README

HTTP message signatures provide a mechanism for end-to-end authenticity and integrity for components of an HTTP message.

This PHP SDK is designed to simplify the process of generating digital signature headers and also provides a method to validate the digital signature headers.

Table of contents

• Digital Signatures for Public API Calls
• Features
• Usage
• License

Digital Signatures for Public API Calls

Due to regulatory requirements emanating from SCA for our European/UK sellers, we are requiring our developers to add a digital signature for every HTTP call that is made on behalf of a EU/UK seller to certain APIs.

This SDK is generic and the signature scheme is compliant with these upcoming IETF standards (currently not yet RFCs).
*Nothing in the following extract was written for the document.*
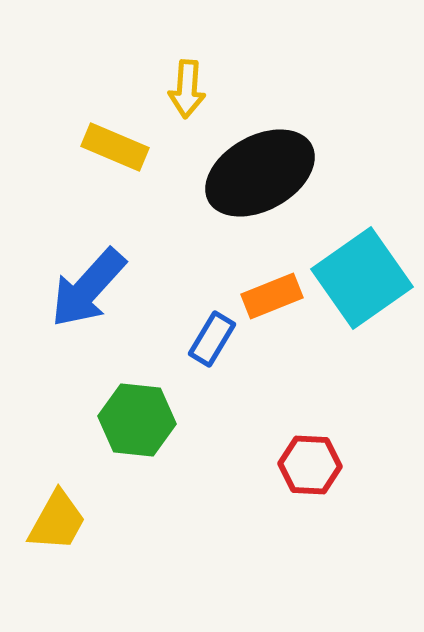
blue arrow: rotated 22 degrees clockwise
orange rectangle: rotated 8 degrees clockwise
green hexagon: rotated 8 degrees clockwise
• draft-ietf-httpbis-message-signatures-16
• draft-ietf-httpbis-digest-headers-11

Features

This SDK is intended to generate required message signature headers, as per the above IETF standards. There is also an example included with the SDK.

This SDK incorporates

• Generation of the following HTTP message signature headers:
  • Content-Digest: This header includes a SHA-256 digest over the HTTP payload (as specified in draft-ietf-httpbis-digest-headers-11), if any. It is not required to be sent for APIs that do not include a request payload (e.g. GET requests).
  • Signature-Input: This header indicates which headers and pseudo-headers are included, as well as the order in which they are used when calculating the signature. It is created as specified in draft-ietf-httpbis-message-signatures-16
  • Signature: The value of the Signature header is created as described in Section 3.1, Creating a Signature, of IETF draft-ietf-httpbis-message-signatures-16. It uses the Private Key value generated by the Key Management API.
  • x-ebay-signature-key: This header includes the JWE that is created using the Key Management API
• generateSignatureHeaders method to generate all required headers

For more details on Digital Signatures for eBay APIs please refer to the documentation.

Usage

Prerequisites

PHP: 7.4 or higher

Install

In order to use this SDK, add it to your PHP application via composer:

composer require ebay/digital-signature-php-sdk
composer update

In your code, add this line to return all headers including signature headers:

$headers = $signature->generateSignatureHeaders($yourHeaders, $apiUrl, $method, $body);

Please also check the example

Configure

In order to run the example application the example-config.json needs to be updated.

{
  "digestAlgorithm": "<Algorithm used for generating content digest>",
  "jwe": "<JWE generated using Key Management API>",
  "privateKey": "<Path to private key generated using Key Management API>",
  "privateKeyStr": "<(alternative to privateKey) Private key generated using Key Management API, including -----BEGIN PRIVATE KEY----- and -----END PRIVATE KEY----- key headers>",
  "signatureParams": "<List of signature params>"
}

Parameters

Note: You can refer to example-GET.php or example-POST.php for examples of how to use the SDK (for a GET call without request body and for a POST call with body, respectively).

Running the example

cd examples
composer update
php example-GET.php # or php example-POST.php

• Signing Configuration Sample: example-config.json.

License

Copyright 2023 eBay Inc. Developer: Ulrich Herberg and Arturas Sendrauskas

Licensed under the Apache License, Version 2.0 (the "License"); you may not use this file except in compliance with the License. You may obtain a copy of the License at

https://www.apache.org/licenses/LICENSE-2.0

Unless required by applicable law or agreed to in writing, software distributed under the License is distributed on an "AS IS" BASIS, WITHOUT WARRANTIES OR CONDITIONS OF ANY KIND, either express or implied. See the License for the specific language governing permissions and limitations under the License.